1月12日(木)
神保町のS書店さんを訪問し、年末年始の売れ行きなどを伺う。
「毎年うちのお店の一年間の売れ行きベスト10みたいなものを並べるんですけど、例年はまあお祭りというか飾りみたいなイメージだったんですよ。それが今年はそこから結構売れちゃって。特に河出さんの「三大宗教」(『常識として知っておきたい世界の三大宗教』『常識として知っておきたい日本の三大宗教』ともにKAWADE夢文庫)なんか、再度平台で展開しています」
売れ出すと長いという最近の流れがそういう結果を生むのだろう、が売れる本の値段が下がっているのは気になるところ。

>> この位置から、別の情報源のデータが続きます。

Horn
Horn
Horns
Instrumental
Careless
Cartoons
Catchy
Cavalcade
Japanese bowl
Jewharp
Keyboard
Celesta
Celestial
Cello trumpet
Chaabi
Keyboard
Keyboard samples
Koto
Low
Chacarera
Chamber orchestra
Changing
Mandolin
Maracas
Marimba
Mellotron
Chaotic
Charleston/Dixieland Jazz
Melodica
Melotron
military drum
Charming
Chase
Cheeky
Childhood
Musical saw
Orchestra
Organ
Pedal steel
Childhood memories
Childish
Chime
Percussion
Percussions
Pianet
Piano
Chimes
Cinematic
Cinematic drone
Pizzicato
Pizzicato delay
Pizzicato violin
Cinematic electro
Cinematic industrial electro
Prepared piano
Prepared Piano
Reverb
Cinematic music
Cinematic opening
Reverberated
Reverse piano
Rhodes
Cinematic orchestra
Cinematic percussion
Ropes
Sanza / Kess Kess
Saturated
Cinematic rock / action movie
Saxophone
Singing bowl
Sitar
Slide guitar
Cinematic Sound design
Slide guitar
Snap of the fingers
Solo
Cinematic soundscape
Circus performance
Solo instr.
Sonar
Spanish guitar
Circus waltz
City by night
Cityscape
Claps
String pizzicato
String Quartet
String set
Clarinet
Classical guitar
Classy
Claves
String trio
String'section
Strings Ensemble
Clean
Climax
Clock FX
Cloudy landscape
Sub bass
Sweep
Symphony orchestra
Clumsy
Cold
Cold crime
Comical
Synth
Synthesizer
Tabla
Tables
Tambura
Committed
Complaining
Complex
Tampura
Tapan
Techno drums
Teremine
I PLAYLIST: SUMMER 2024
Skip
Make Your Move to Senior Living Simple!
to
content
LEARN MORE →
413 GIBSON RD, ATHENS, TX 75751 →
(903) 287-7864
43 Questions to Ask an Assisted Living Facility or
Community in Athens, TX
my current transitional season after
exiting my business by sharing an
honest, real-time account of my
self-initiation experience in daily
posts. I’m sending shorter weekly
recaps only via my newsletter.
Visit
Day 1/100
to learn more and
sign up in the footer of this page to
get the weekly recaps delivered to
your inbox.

「そうなんですよね、新書とか文庫とかになっちゃって客単価は下がってるかも」と話される。
たぶん本の世界にも二極分化が進んでいて、それは売れる売れないの差が激しくなっているのと値段の問題に顕著に現れていると思う。単行本から文庫化のスピードは速くなる一方だし、その文庫や新書への参入もかつては考えられないような出版社が声をあげている。文庫はすでに器として機能せず、値下げの方法のひとつになっているだろう。
もし僕が本の雑誌社でなく、そこそこ点数のある(出す)出版社にいたら、1500円とかの定価設定はしないだろう。1000円以下か2000円以上。そうなればおのずと作る本も変わってくるわけで、もはや「そこそこ」という考えは、通用しないのではないか。
うーん、あと数年もしたらいきなり文庫という流れも出てくるんじゃないかと思うけど、これがしっかり考えられた結果ならともかく目先の数字を追っただけのものだとしたら、それは自分の首を自分で絞めているようなものにならないか心配だ。えっ? もうそうなってるのかな。